# K-means: Intra-cluster Minimization

We consider a set of points

$$
x_1, \dots, x_n \in \mathbb{R}^d
$$

which are partitioned into $k$ clusters $C_1, \dots, C_k$.


## Optimization Problem

The K-means objective function is

$$
J(C, \mu) = \sum_{j=1}^k \sum_{i \in C_j} \|x_i - \mu_j\|^2
$$

where:
- $C_j$ is the $j$-th cluster,
- $\mu_j \in \mathbb{R}^d$ is the center of the cluster.

We aim to minimize $J(C,\mu)$ with respect to $C$ and $\mu$.


## Theorem

If the partition $C_j$ is fixed, then the minimizer of
$$
\sum_{i \in C_j} \|x_i - \mu\|^2
$$

***We, therefore are in a situation where Kmeans is in fact convexe However, it is convex in clusters not overall***

is given by the empirical mean(estimator)

$$
\mu_j^\star = \frac{1}{|C_j|} \sum_{i \in C_j} x_i
$$


## Proof

Fix a cluster $C_j$ and consider the function

$$
\phi(\mu) = \sum_{i \in C_j} \|x_i - \mu\|^2
$$

We expand each squared norm

$$
\|x_i - \mu\|^2
= (x_i - \mu)^T (x_i - \mu)
= x_i^T x_i - 2 x_i^T \mu + \mu^T \mu
$$

Summing over all $i \in C_j$, we obtain

$$
\phi(\mu)
= \sum_{i \in C_j} x_i^T x_i
- 2 \sum_{i \in C_j} x_i^T \mu
+ |C_j| \mu^T \mu
$$

We compute the gradient with respect to $\mu$

$$
\nabla_\mu \phi(\mu)
= -2 \sum_{i \in C_j} x_i + 2 |C_j| \mu
$$

Setting the gradient equal to zero

$$
-2 \sum_{i \in C_j} x_i + 2 |C_j| \mu = 0
$$

This gives

$$
\mu = \frac{1}{|C_j|} \sum_{i \in C_j} x_i
$$

## Conclusion

For each cluster, the center minimizing the intra-cluster sum of squared
distances is the mean of the points assigned to the cluster.

This result explains the update step of the K-means algorithm.

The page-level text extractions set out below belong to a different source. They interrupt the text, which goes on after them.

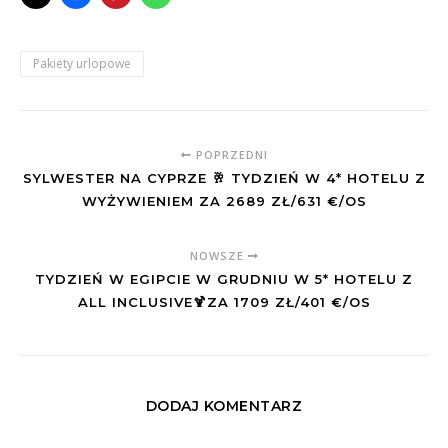
Pakiety urlopowe
POPRZEDNI
SYLWESTER NA CYPRZE 🥂 TYDZIEŃ W 4* HOTELU Z
WYŻYWIENIEM ZA 2689 ZŁ/631 €/OS
NOWSZE
TYDZIEŃ W EGIPCIE W GRUDNIU W 5* HOTELU Z
ALL INCLUSIVE🍹ZA 1709 ZŁ/401 €/OS
DODAJ KOMENTARZ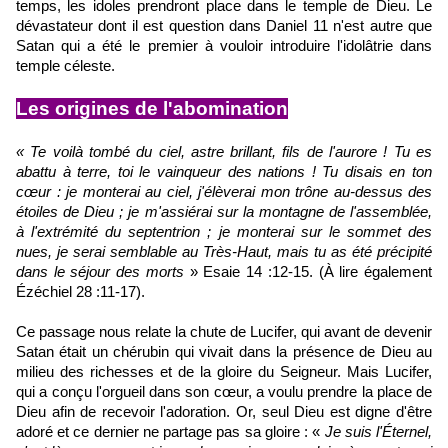
temps, les idoles prendront place dans le temple de Dieu. Le
dévastateur dont il est question dans Daniel 11 n'est autre que
Satan qui a été le premier à vouloir introduire l'idolâtrie dans
temple céleste.
Les origines de l'abomination
« Te voilà tombé du ciel, astre brillant, fils de l'aurore ! Tu es
abattu à terre, toi le vainqueur des nations ! Tu disais en ton
cœur : je monterai au ciel, j'élèverai mon trône au-dessus des
étoiles de Dieu ; je m'assiérai sur la montagne de l'assemblée,
à l'extrémité du septentrion ; je monterai sur le sommet des
nues, je serai semblable au Très-Haut, mais tu as été précipité
dans le séjour des morts
» Esaie 14 :12-15. (À lire également
Ézéchiel 28 :11-17).
Ce passage nous relate la chute de Lucifer, qui avant de devenir
Satan était un chérubin qui vivait dans la présence de Dieu au
milieu des richesses et de la gloire du Seigneur. Mais Lucifer,
qui a conçu l'orgueil dans son cœur, a voulu prendre la place de
Dieu afin de recevoir l'adoration. Or, seul Dieu est digne d'être
adoré et ce dernier ne partage pas sa gloire : «
Je suis l'Éternel,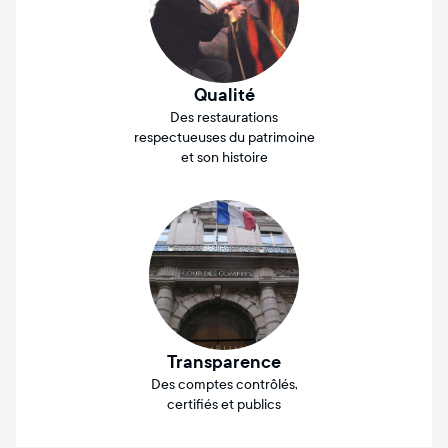
Qualité
Des restaurations
respectueuses du patrimoine
et son histoire
Transparence
Des comptes contrôlés,
certifiés et publics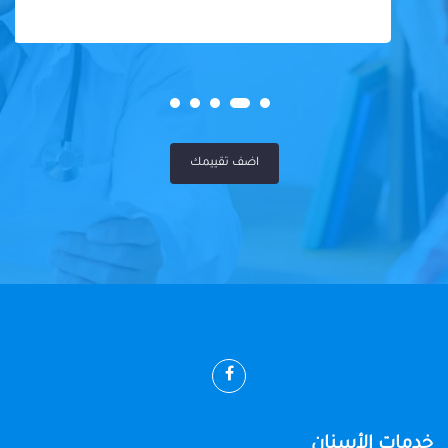
اضف تقييمك
خدمات الأسنان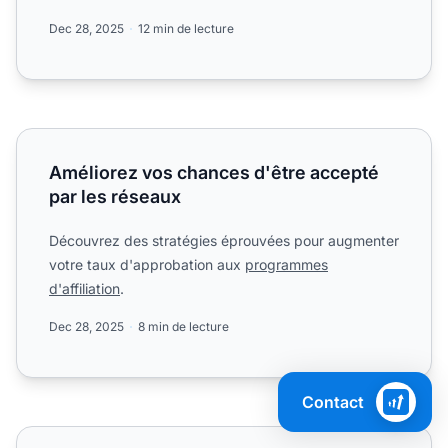
Dec 28, 2025
12 min de lecture
Améliorez vos chances d'être accepté par les réseaux
Améliorez vos chances d'être accepté
par les réseaux
Découvrez des stratégies éprouvées pour augmenter
votre taux d'approbation aux
programmes
d'affiliation
.
Dec 28, 2025
8 min de lecture
Contact
assurer des partenariats réussis avec des freelances en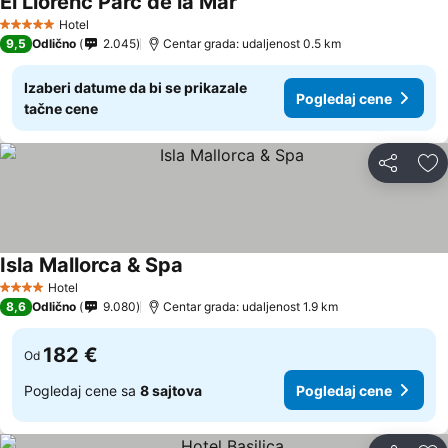
El Llorenc Parc de la Mar
Pogledaj cene
Hotel
5 Zvezdice
9,5
Odlično
2.045
Centar grada: udaljenost 0.5 km
Izaberi datume da bi se prikazale
Pogledaj cene
tačne cene
Deli
Do
Isla Mallorca & Spa
Pogledaj cene
Hotel
4 Zvezdice
8,6
Odlično
9.080
Centar grada: udaljenost 1.9 km
182 €
Od
Pogledaj cene sa
8 sajtova
Pogledaj cene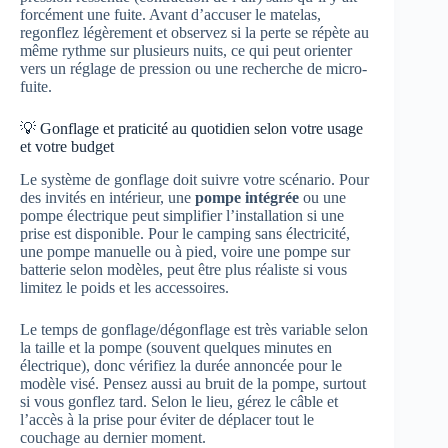
forcément une fuite. Avant d’accuser le matelas,
regonflez légèrement et observez si la perte se répète au
même rythme sur plusieurs nuits, ce qui peut orienter
vers un réglage de pression ou une recherche de micro-
fuite.
💡 Gonflage et praticité au quotidien selon votre usage
et votre budget
Le système de gonflage doit suivre votre scénario. Pour
des invités en intérieur, une
pompe intégrée
ou une
pompe électrique peut simplifier l’installation si une
prise est disponible. Pour le camping sans électricité,
une pompe manuelle ou à pied, voire une pompe sur
batterie selon modèles, peut être plus réaliste si vous
limitez le poids et les accessoires.
Le temps de gonflage/dégonflage est très variable selon
la taille et la pompe (souvent quelques minutes en
électrique), donc vérifiez la durée annoncée pour le
modèle visé. Pensez aussi au bruit de la pompe, surtout
si vous gonflez tard. Selon le lieu, gérez le câble et
l’accès à la prise pour éviter de déplacer tout le
couchage au dernier moment.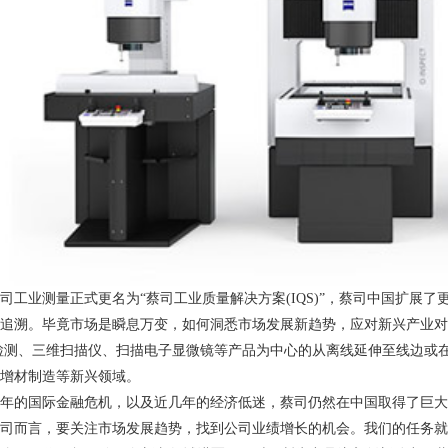
司工业测量正式更名为“蔡司工业质量解决方案(IQS)”，蔡司中国扩展
追溯。毕竟市场是瞬息万变，如何洞悉市场发展新趋势，应对新兴产业对
检测、三维扫描仪、扫描电子显微镜等产品为中心的从离线延伸至线边或
增材制造等新兴领域。
09年的国际金融危机，以及近几年的经济低迷，蔡司仍然在中国取得了巨
司而言，要关注市场发展趋势，找到公司业绩增长的机会。我们的任务就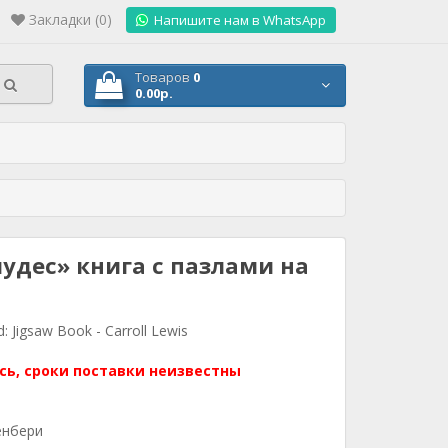
Закладки (0)
.
Напишите нам в WhatsApp
Товаров
0
0.00р.
чудес» книга с пазлами на
: Jigsaw Book - Carroll Lewis
сь, сроки поставки неизвестны
енбери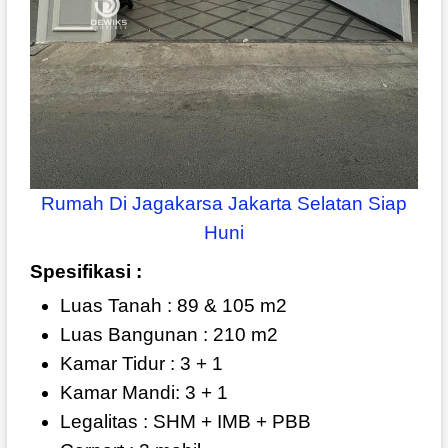
Rumah Di Jagakarsa Jakarta Selatan Siap
Huni
Spesifikasi :
Luas Tanah : 89 & 105 m2
Luas Bangunan : 210 m2
Kamar Tidur : 3 + 1
Kamar Mandi: 3 + 1
Legalitas : SHM + IMB + PBB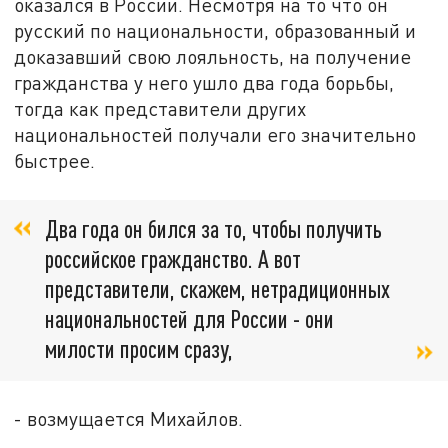
оказался в России. Несмотря на то что он
русский по национальности, образованный и
доказавший свою лояльность, на получение
гражданства у него ушло два года борьбы,
тогда как представители других
национальностей получали его значительно
быстрее.
Два года он бился за то, чтобы получить
российское гражданство. А вот
представители, скажем, нетрадиционных
национальностей для России - они
милости просим сразу,
- возмущается Михайлов.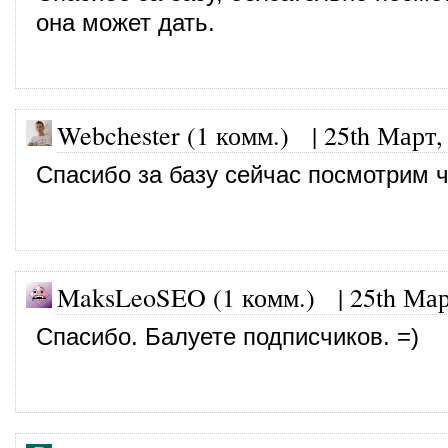
она может дать.
Webchester (1 комм.)
|
25th Март,
Спасибо за базу сейчас посмотрим ч
MaksLeoSEO (1 комм.) |
25th Мар
Спасибо. Балуете подписчиков. =)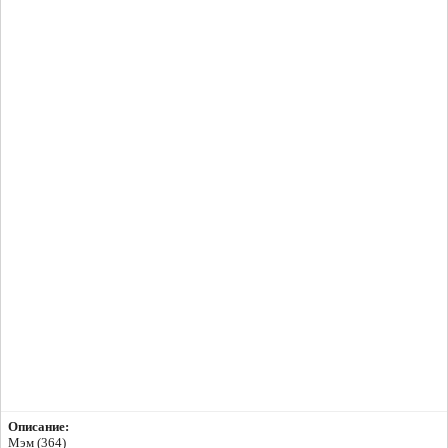
Описание:
Мэм (364)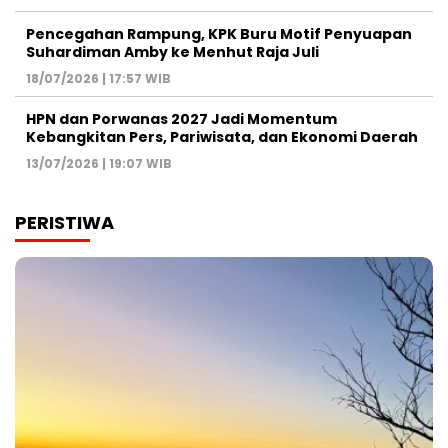
Pencegahan Rampung, KPK Buru Motif Penyuapan
Suhardiman Amby ke Menhut Raja Juli
18/07/2026 | 17:57 WIB
HPN dan Porwanas 2027 Jadi Momentum
Kebangkitan Pers, Pariwisata, dan Ekonomi Daerah
13/07/2026 | 19:07 WIB
PERISTIWA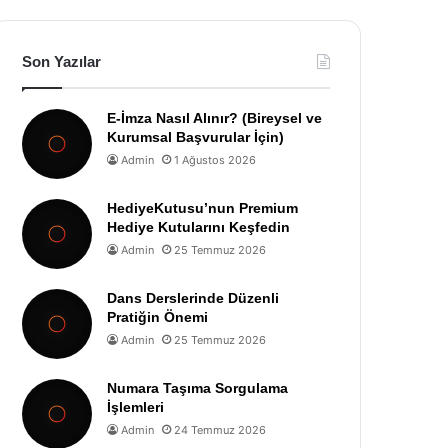
Son Yazılar
E-İmza Nasıl Alınır? (Bireysel ve
Kurumsal Başvurular İçin)
Admin
1 Ağustos 2026
HediyeKutusu’nun Premium
Hediye Kutularını Keşfedin
Admin
25 Temmuz 2026
Dans Derslerinde Düzenli
Pratiğin Önemi
Admin
25 Temmuz 2026
Numara Taşıma Sorgulama
İşlemleri
Admin
24 Temmuz 2026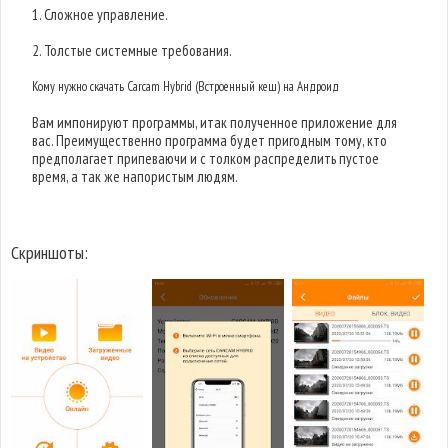
1. Сложное управление.
2. Толстые системные требования.
Кому нужно скачать Carcam Hybrid (Встроенный кеш) на Андроид
Вам импонируют программы, итак полученное приложение для
вас. Преимущественно программа будет пригодным тому, кто
предполагает припеваючи и с толком распределить пустое
время, а так же напористым людям.
Скриншоты: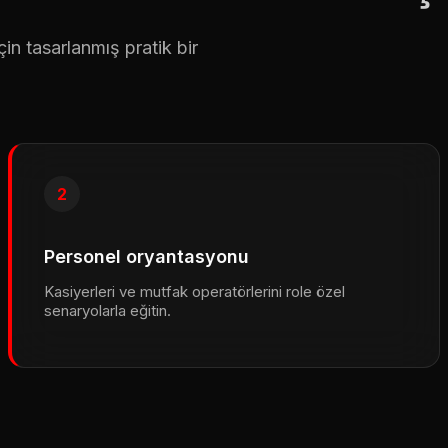
çin tasarlanmış pratik bir
2
Personel oryantasyonu
Kasiyerleri ve mutfak operatörlerini role özel
senaryolarla eğitin.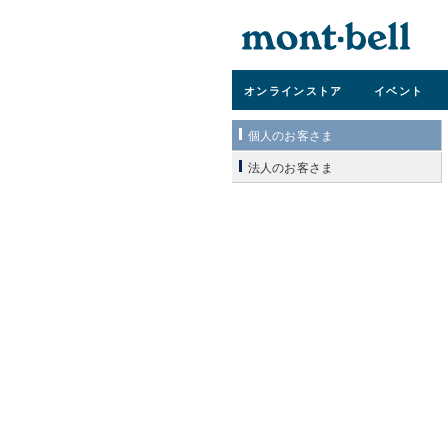
オンライン
ストア
イベント
個人のお客さま
法人のお客さま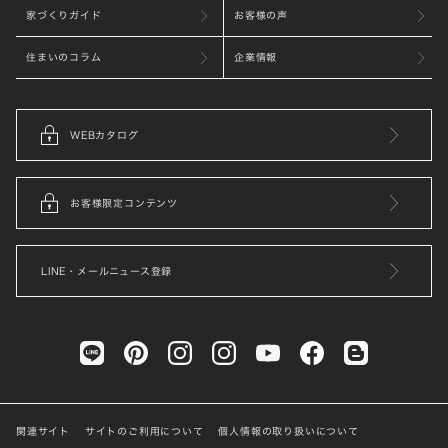
家づくりガイド
お客様の声
住まいのコラム
企業情報
WEBカタログ
お客様限定コンテンツ
LINE・メールニュース登録
関連サイト
サイトのご利用について
個人情報の取り扱いについて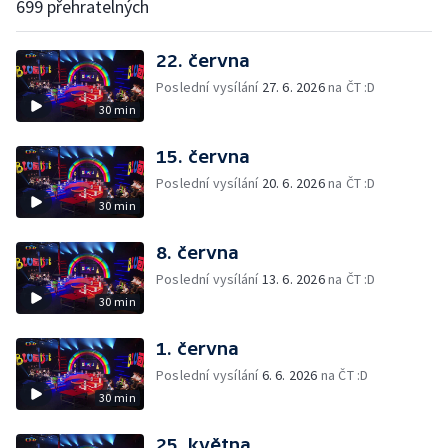
699 přehratelných
22. června
Poslední vysílání
27. 6. 2026
na ČT :D
30 min
15. června
Poslední vysílání
20. 6. 2026
na ČT :D
30 min
8. června
Poslední vysílání
13. 6. 2026
na ČT :D
30 min
1. června
Poslední vysílání
6. 6. 2026
na ČT :D
30 min
25. května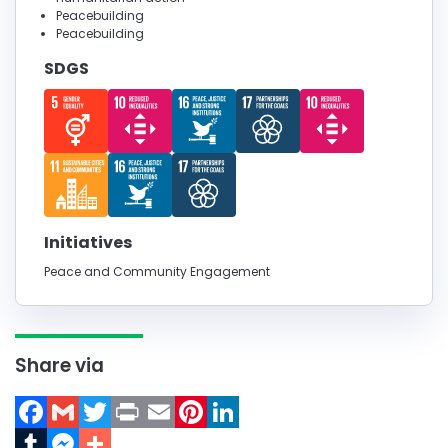
Peacebuilding
Peacebuilding
SDGS
Initiatives
Peace and Community Engagement
Share via
Facebook
Gmail
Twitter
Print
Email
Pinterest
LinkedIn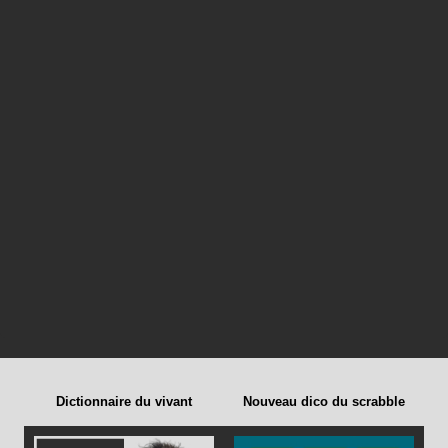
Dictionnaire du vivant
Nouveau dico du scrabble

## Non-convexity of the global K-means objective

Let $x_1,\dots,x_n \in \mathbb{R}^d$ be a set of data points and let $k \ge 2$.
The global K-means objective function can be written as

$$
F(\mu_1,\dots,\mu_k)
=
\sum_{i=1}^n \min_{j\in\{1,\dots,k\}} \|x_i-\mu_j\|^2.
$$

This formulation reflects the fact that each data point is assigned to the
closest cluster center.

---

### Definition of convexity

A function $F$ is convex if for all $u,v$ in its domain and for all
$\lambda \in [0,1]$, it satisfies

$$
F(\lambda u + (1-\lambda)v)
\le
\lambda F(u) + (1-\lambda)F(v).
$$

To show that $F$ is not convex, it is sufficient and quite easy to demonstrate it with a counterexample
for which this inequality does not hold.

---

### Counterexample

We consider the simplest non-trivial case:
- dimension $d=1$,
- one data point $n=1$,
- two clusters $k=2$,
- data point $x_1 = 0$.

In this case, the objective function reduces to

$$
F(\mu_1,\mu_2) = \min(\mu_1^2,\mu_2^2).
$$

Let us choose two sets of centers

$$
u = (1,0),
\qquad
v = (0,1).
$$

We compute

$$
F(u) = \min(1,0) = 0,
\qquad
F(v) = \min(0,1) = 0.
$$

Now take $\lambda = \frac{1}{2}$.
The midpoint between $u$ and $v$ is

$$
\frac{u+v}{2} = (0.5,0.5).
$$

Evaluating the objective function at this point yields

$$
F\left(\frac{u+v}{2}\right)
=
\min(0.25,0.25)
=
0.25.
$$

---

### Violation of the convexity inequality

If $F$ were convex, we would have

$$
F\left(\frac{u+v}{2}\right)
\le
\frac{F(u)+F(v)}{2}.
$$

However,

$$
\frac{F(u)+F(v)}{2} = 0,
$$

while

$$
F\left(\frac{u+v}{2}\right) = 0.25 > 0.
$$

This contradicts the convexity inequality.

---

### Conclusion

The convexity inequality is violated for the global K-means objective function.
Therefore, the K-means objective is not convex.